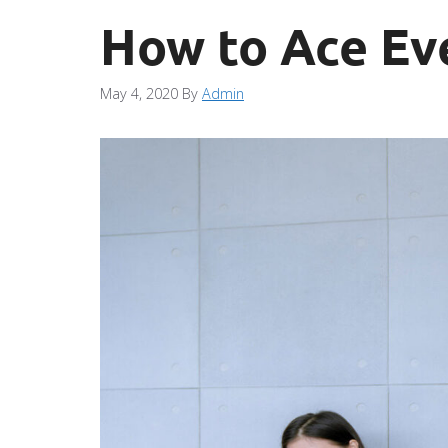
How to Ace Ev
May 4, 2020
By
Admin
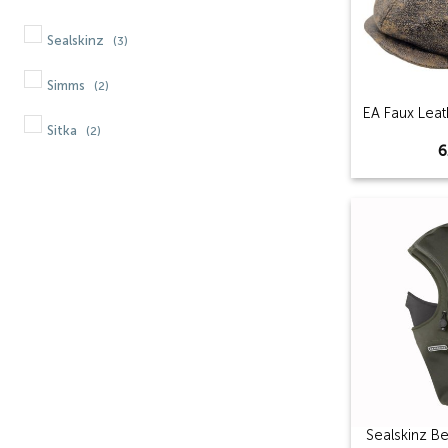
Sealskinz
(3)
Simms
(2)
EA Faux Lea
Sitka
(2)
6
Sealskinz B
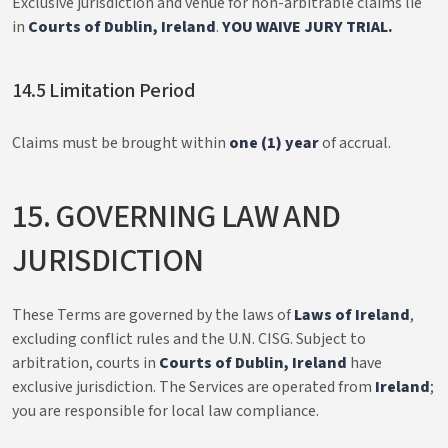
Exclusive jurisdiction and venue for non-arbitrable claims lie
in
Courts of Dublin, Ireland
.
YOU WAIVE JURY TRIAL.
14.5 Limitation Period
Claims must be brought within
one (1) year
of accrual.
15. GOVERNING LAW AND
JURISDICTION
These Terms are governed by the laws of
Laws of Ireland
,
excluding conflict rules and the U.N. CISG. Subject to
arbitration, courts in
Courts of Dublin, Ireland
have
exclusive jurisdiction. The Services are operated from
Ireland
;
you are responsible for local law compliance.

======

■ DIRECTIONS FOR THIS TASK: Please copy out every line of text from the listing above word for word, and leave the pictures out of your answer.

■ RESPONSE:
How to Ace Ev
May 4, 2020
By
Admin
Sealskinz
(3)
Simms
(2)
EA Faux Lea
Sitka
(2)
6
Sealskinz B
Exclusive jurisdiction and venue for non-arbitrable claims lie
in
Courts of Dublin, Ireland
.
YOU WAIVE JURY TRIAL.
14.5 Limitation Period
Claims must be brought within
one (1) year
of accrual.
15. GOVERNING LAW AND
JURISDICTION
These Terms are governed by the laws of
Laws of Ireland
,
excluding conflict rules and the U.N. CISG. Subject to
arbitration, courts in
Courts of Dublin, Ireland
have
exclusive jurisdiction. The Services are operated from
Ireland
;
you are responsible for local law compliance.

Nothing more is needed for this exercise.